Quantum processes as thermodynamic resources: the role of non-Markovianity

TL;DR

This paper investigates how non-Markovian quantum processes can serve as valuable thermodynamic resources, enhancing work extraction capabilities through memory effects and correlations.

Contribution

It establishes a general operational link between non-Markovianity and increased work extraction in quantum thermodynamics using process tensors.

Findings

Non-Markovianity enhances work distillation from quantum processes.

Three physical mechanisms enable increased work extraction due to non-Markovian effects.

A quantifier of non-Markovianity directly relates to the work extractable from quantum processes.

Abstract

Quantum thermodynamics studies how quantum systems and operations may be exploited as sources of work to perform useful thermodynamic tasks. In real-world conditions, the evolution of open quantum systems typically displays memory effects, resulting in a non-Markovian dynamics.
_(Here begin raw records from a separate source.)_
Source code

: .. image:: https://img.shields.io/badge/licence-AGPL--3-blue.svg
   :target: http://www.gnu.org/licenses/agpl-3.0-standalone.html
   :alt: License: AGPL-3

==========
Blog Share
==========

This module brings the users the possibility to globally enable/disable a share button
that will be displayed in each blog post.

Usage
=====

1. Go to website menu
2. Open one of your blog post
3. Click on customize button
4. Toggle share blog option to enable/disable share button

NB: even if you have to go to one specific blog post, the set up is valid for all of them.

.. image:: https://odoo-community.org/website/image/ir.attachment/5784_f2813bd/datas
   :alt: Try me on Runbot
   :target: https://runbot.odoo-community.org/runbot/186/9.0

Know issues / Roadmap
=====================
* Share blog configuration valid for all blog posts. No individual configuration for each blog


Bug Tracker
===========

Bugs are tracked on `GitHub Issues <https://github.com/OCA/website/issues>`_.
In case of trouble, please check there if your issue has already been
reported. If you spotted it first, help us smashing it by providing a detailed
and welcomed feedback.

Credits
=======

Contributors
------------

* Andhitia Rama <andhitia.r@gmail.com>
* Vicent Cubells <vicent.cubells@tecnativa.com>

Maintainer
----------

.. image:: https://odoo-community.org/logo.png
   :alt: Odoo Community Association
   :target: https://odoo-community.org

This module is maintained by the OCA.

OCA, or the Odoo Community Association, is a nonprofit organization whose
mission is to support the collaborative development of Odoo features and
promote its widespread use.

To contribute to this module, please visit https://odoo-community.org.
The associated information backflow has been observed to provide advantage in certain thermodynamic tasks. However, a general operational connection between non-Markovianity and thermodynamics in the quantum regime has remained elusive. Here, we analyze the role of non-Markovianity in the central task of extracting work via thermal operations from general multitime quantum processes, as described by process tensors. By defining a hierarchy of four classes of extraction protocols, expressed as quantum combs, we reveal three different physical mechanisms (work investment, multitime correlations, and system-environment correlations) through which non-Markovianity increases the work distillable from the process. The advantages arising from these mechanisms are linked precisely to a quantifier of the non-Markovianity of the process. These results show in very general terms how non-Markovianity of any given quantum process is a fundamental resource that unlocks an enhanced performance in thermodynamics.